Junto al proyecto de ley, el Ministerio de Justicia presentó la Memoria de análisis de impacto normativo, que se supone justifica al mismo. Allí se señala que, de transformarse en ley, se generaría un “impacto neto positivo” en la economía, porque derivaría en un incremento de la natalidad y que tendría un impacto de género positivo porque apoya la maternidad.

El segundo argumento despertó todo tipo de críticas por la concepción maternalista y bien alejada de la igualdad de género que propone. En cuanto al primero, es mentiroso, ya que está probado en todo el mundo que las leyes restrictivas no disminuyen la práctica del aborto, pero sí lo hacen más riesgoso debido a la clandestinidad. En la misma España hay estadísticas recientes que lo confirman. De acuerdo a un informe del Ministerio de Sanidad difundido en diciembre del 2013: los abortos en el 2012 –cuando ya estaba vigente desde dos años antes la ley de plazos que lo legalizó- disminuyeron un 5%.

El documento Memoria también dice que con la actual ley de plazos aumentaron los abortos entre las menores de 19 años. Sin embargo, según el mismo informe del Ministerio de Sanidad, en 2012 la tasa de aborto en esa franja de edad se situaba en 12,95 mientras que un año antes era de 13,65.

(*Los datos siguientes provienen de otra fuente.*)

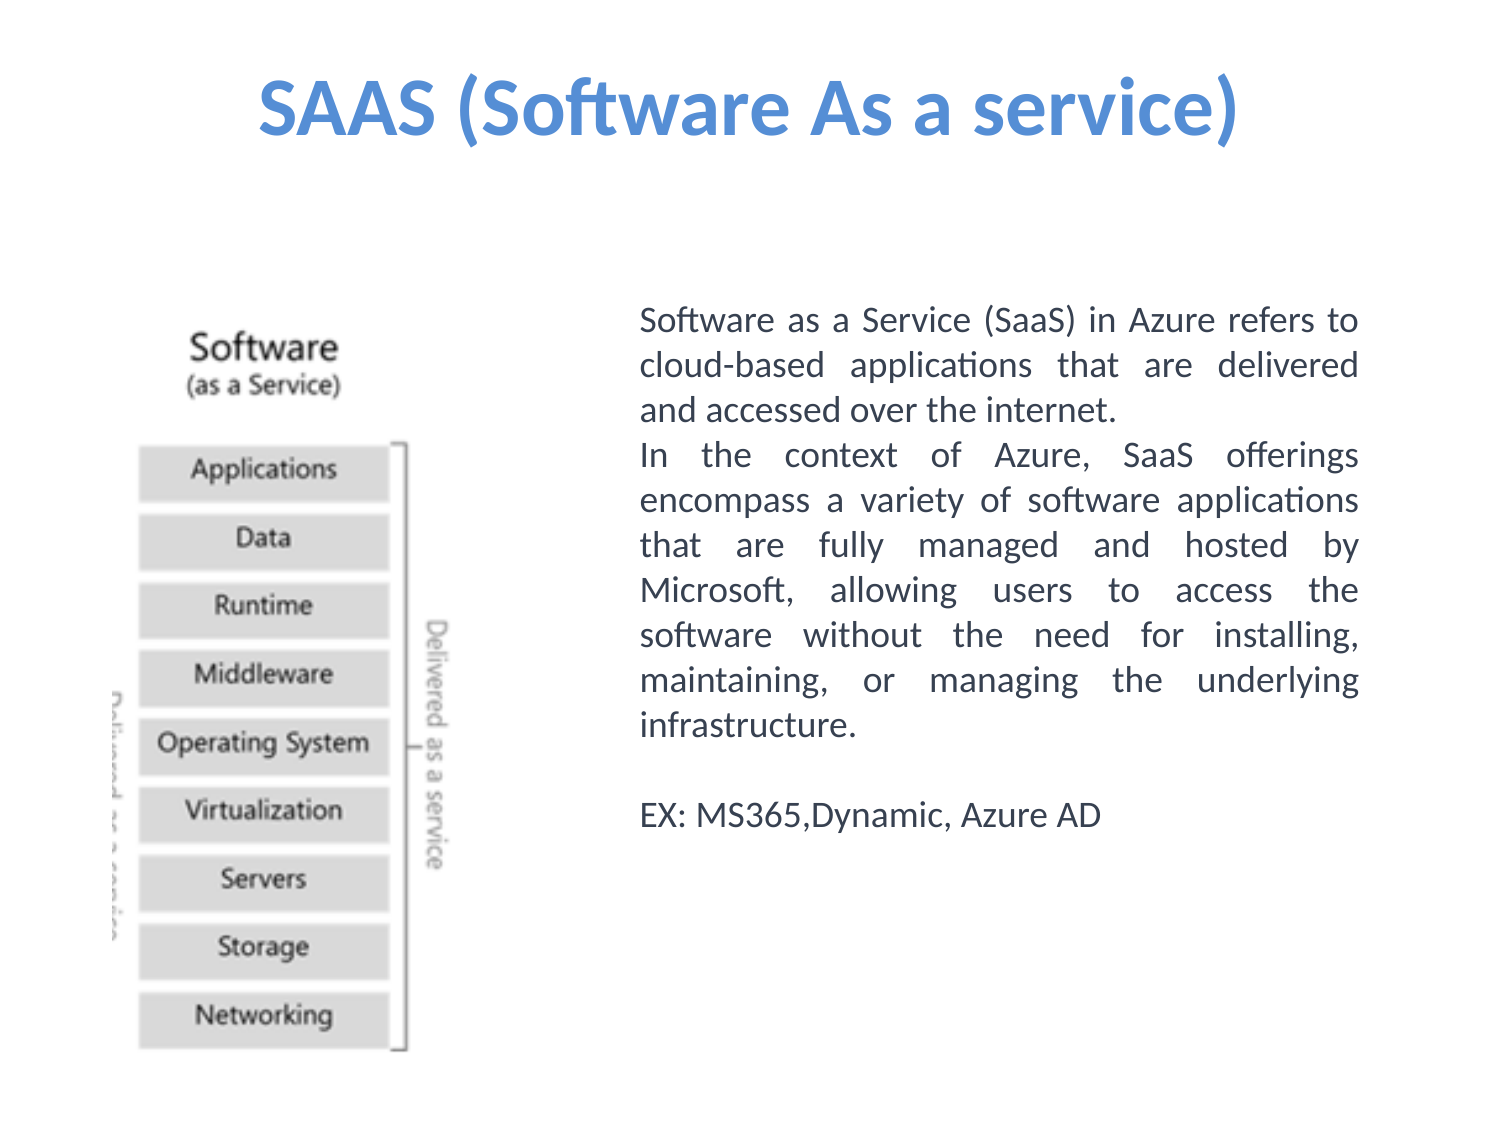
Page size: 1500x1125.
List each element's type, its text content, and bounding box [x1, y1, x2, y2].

text_box SAAS (Software As a service) [74, 45, 1425, 233]
picture [112, 287, 476, 1109]
text_box Software as a Service (SaaS) in Azure refers to cloud-based applications that are delivered and accessed over the internet. In the context of Azure, SaaS offerings encompass a variety of software applications that are fully managed and hosted by Microsoft, allowing users to access the software without the need for installing, maintaining, or managing the underlying infrastructure. EX: MS365,Dynamic, Azure AD [624, 287, 1375, 843]
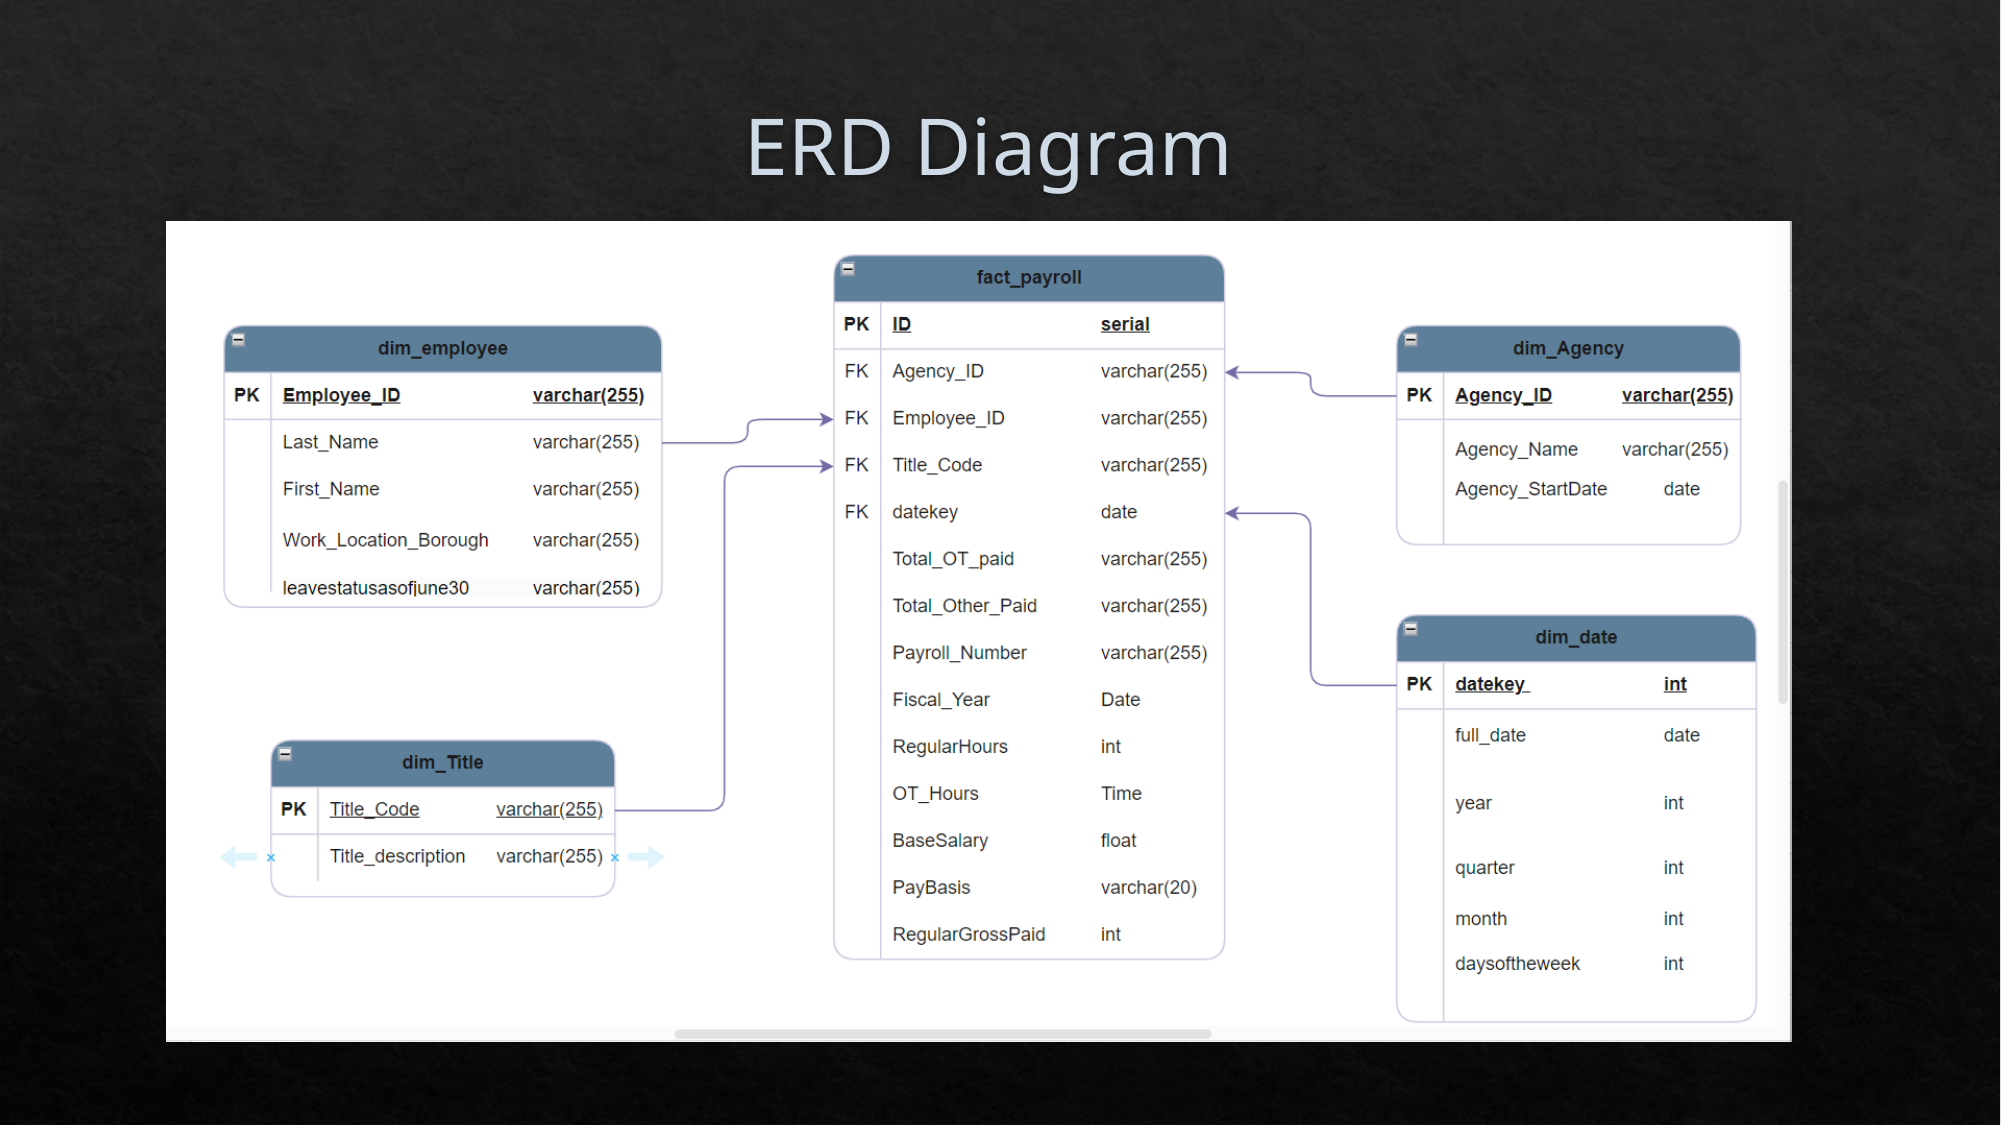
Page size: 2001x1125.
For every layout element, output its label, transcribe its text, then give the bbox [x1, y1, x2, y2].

“Si había algo de lo que estábamos seguras en el Ministerio de Igualdad era que el número de abortos iba a descender –dijo días atrás en su blog la periodista española Nuria Varela, integrante del equipo del PSOE al frente del Ministerio de la Igualdad durante la gestión de José Luis Zapatero que aprobó la actual ley de plazos-, puesto que la ley del 2010, la ley en vigor, ya desde su nombre Ley Orgánica 2/2010, de 3 de marzo, de salud sexual y reproductiva y de la interrupción voluntaria del embarazo indica que adopta todas las recomendaciones internacionales y las tiene en cuenta, es decir, que asume que lo importante en la reducción de los embarazos no deseados es una buena educación sexual y el fácil acceso a métodos anticonceptivos que además sean seguros y asequibles”. Es decir, la disminución del aborto en el 2012 respecto a años anteriores no tiene que ver con la legalidad de la práctica –ya que las mujeres abortan con o sin ley- sino con la implementación de políticas de derechos sexuales y reproductivos que permiten reducir los embarazos no deseados.

Actualmente, Europa comparte la misma tendencia en regulación del aborto que la mayoría de los países de Europa, parte de Asia y América del Norte: las mujeres pueden acceder al aborto sin restricciones, es decir sin necesidad de estar encuadradas en una causal específica. Si se aprobara la reforma de Ley de Protección de la Vida del Concebido y de los Derechos de la Mujer Embarazada que propone el PP, quedaría emparentada con los países más restrictivos de su continente (Polonia e Irlanda) y del mundo (la mayor parte de América Latina, Asia, Medio Oriente y parte de Oceanía). Es decir que además de ser un enorme paso atrás para las mujeres, si se aprobara la nueva ley retrotaería a España a las raíces conservadoras que creían haberse dejado atrás en las últimas décadas, luego de la llegada de la democracia.